■ **Exercise requirements**
a – According to the summit post below, why would merit pay fail to fix teacher motivation even if motivation were a problem? Answer in one to three sentences.
b – In the summit post below, how did Dan Pink join the event?
c – Resume the summit post below, picking up after its final sentence.

■ **Extract provided**
The Death of 21st Century Skills

My superintendent was looking for an event to attend. He keeps hearing about iPads and 21st Century Skills and digital textbooks and iPads and 1:1 programs and social media and iPads and YouTube and Facebook and Twitter and iPads and he needed some context. He wanted some way to make sense of it all. I suggested the 21st Century Skills Summit earlier this month in Columbus. This one day event was sponsored by the Ohio Department of Education, eTech Ohio, Ashland University, the Partnership for 21st Century Skills, and several other respected organizations and agencies. I thought the day would provide some great perspectives on the real needs of our students, and the challenges schools face in meeting these needs. I was right.

Karl Fisch started things off with an outstanding keynote focusing on personal learning networks. As we make connections and build our own personal learning networks online, we interact with other professionals and learn from one another. He described the impact of the Did You Know video on his own professional life, and focused on authentic work for students instead of simply preparing them to take high stakes tests on largely irrelevant content. The thing that I love about Karl is that he’s a very unassuming guy. He’s one of us. He’s just a math teacher – turned technology director – doing everything he can to help his students. He might speak in front of crowds of thousands and have millions of views of his videos, but he’s just another guy struggling with the same issues we’re all facing.

Author Dan Pink joined us via Skype. He talked about his books, A Whole New Mind and Drive, and drew connections between his work and the education world. For me, the most poignant moment came when he talked about merit pay. Motivation isn’t the problem with education, he observed. “Teachers are the most motivated group of people I’ve ever seen.” These are the people who are up late planning instruction and grading papers. Teachers are the ones using their own resources to buy classroom supplies. Teachers, in general, care about their students and will do anything they can to help them. But IF motivation were a problem, merit pay wouldn’t fix it. Financial rewards help improve productivity and quality of work in menial tasks. If your job is assembling instrument clusters for cars, or emptying trash bins in a shopping mall, or shelving library books, then merit pay will make you more efficient. But for jobs requiring critical thinking, complex decision making, and creativity, merit pay doesn’t improve motivation.

■ **Structured pose outputs**
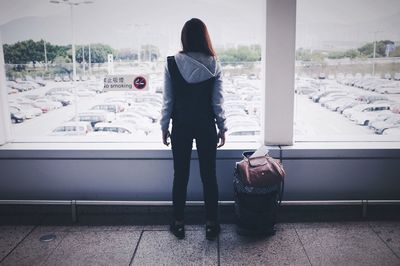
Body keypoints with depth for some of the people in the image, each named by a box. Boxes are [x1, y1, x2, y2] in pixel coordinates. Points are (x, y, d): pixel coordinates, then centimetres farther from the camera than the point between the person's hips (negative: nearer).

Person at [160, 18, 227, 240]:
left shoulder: (172, 63, -8)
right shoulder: (214, 65, -6)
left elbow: (168, 100, -4)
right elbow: (217, 101, -4)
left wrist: (164, 126, 6)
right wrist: (222, 127, 5)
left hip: (181, 126, 0)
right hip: (206, 126, 0)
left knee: (181, 175, 10)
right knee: (209, 175, 8)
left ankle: (178, 224, 20)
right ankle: (212, 225, 17)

■ **Responses**
a – Financial rewards raise productivity and quality only in menial tasks, such as assembling instrument clusters, emptying trash bins or shelving library books. For jobs that require critical thinking, complex decision making and creativity, which includes teaching, merit pay does not improve motivation.

b – He joined via Skype.

c –
In the afternoon, Ewan McIntosh provided an entertaining description of his work in the area of problem solving. He contends that problem solving is not as critical as everyone seems to make it. Solving the problem is the easy part. The difficult piece is identifying the problem to be solved. That is, how do you look at a situation, identify the problem that is causing the less-than-ideal conditions, and then describe how solving that problem can alleviate the condition? Once the problem is defined, finding a solution is the easy part. He explained that having students doing project based learning where they’re simply solving contrived, hypothetical, over-simplified problems does not really help students develop their critical thinking skills.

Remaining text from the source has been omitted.